# Problem details:
Look below and pull out each line with the word "writer".

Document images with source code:
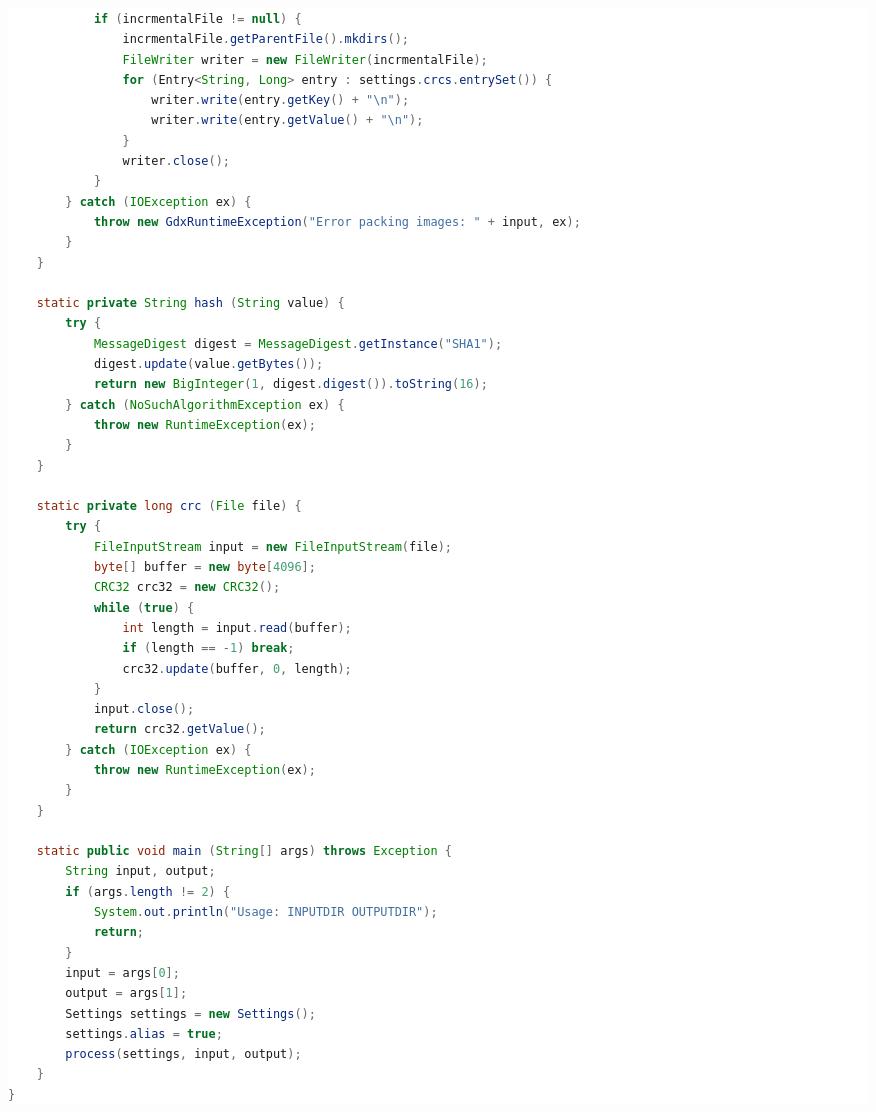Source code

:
 ```java
			if (incrmentalFile != null) {
				incrmentalFile.getParentFile().mkdirs();
				FileWriter writer = new FileWriter(incrmentalFile);
				for (Entry<String, Long> entry : settings.crcs.entrySet()) {
					writer.write(entry.getKey() + "\n");
					writer.write(entry.getValue() + "\n");
				}
				writer.close();
			}
		} catch (IOException ex) {
			throw new GdxRuntimeException("Error packing images: " + input, ex);
		}
	}

	static private String hash (String value) {
		try {
			MessageDigest digest = MessageDigest.getInstance("SHA1");
			digest.update(value.getBytes());
			return new BigInteger(1, digest.digest()).toString(16);
		} catch (NoSuchAlgorithmException ex) {
			throw new RuntimeException(ex);
		}
	}

	static private long crc (File file) {
		try {
			FileInputStream input = new FileInputStream(file);
			byte[] buffer = new byte[4096];
			CRC32 crc32 = new CRC32();
			while (true) {
				int length = input.read(buffer);
				if (length == -1) break;
				crc32.update(buffer, 0, length);
			}
			input.close();
			return crc32.getValue();
		} catch (IOException ex) {
			throw new RuntimeException(ex);
		}
	}

	static public void main (String[] args) throws Exception {
		String input, output;
		if (args.length != 2) {
			System.out.println("Usage: INPUTDIR OUTPUTDIR");
			return;
		}
		input = args[0];
		output = args[1];
		Settings settings = new Settings();
		settings.alias = true;
		process(settings, input, output);
	}
}
```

# Answer area:
				FileWriter writer = new FileWriter(incrmentalFile);
					writer.write(entry.getKey() + "\n");
					writer.write(entry.getValue() + "\n");
				writer.close();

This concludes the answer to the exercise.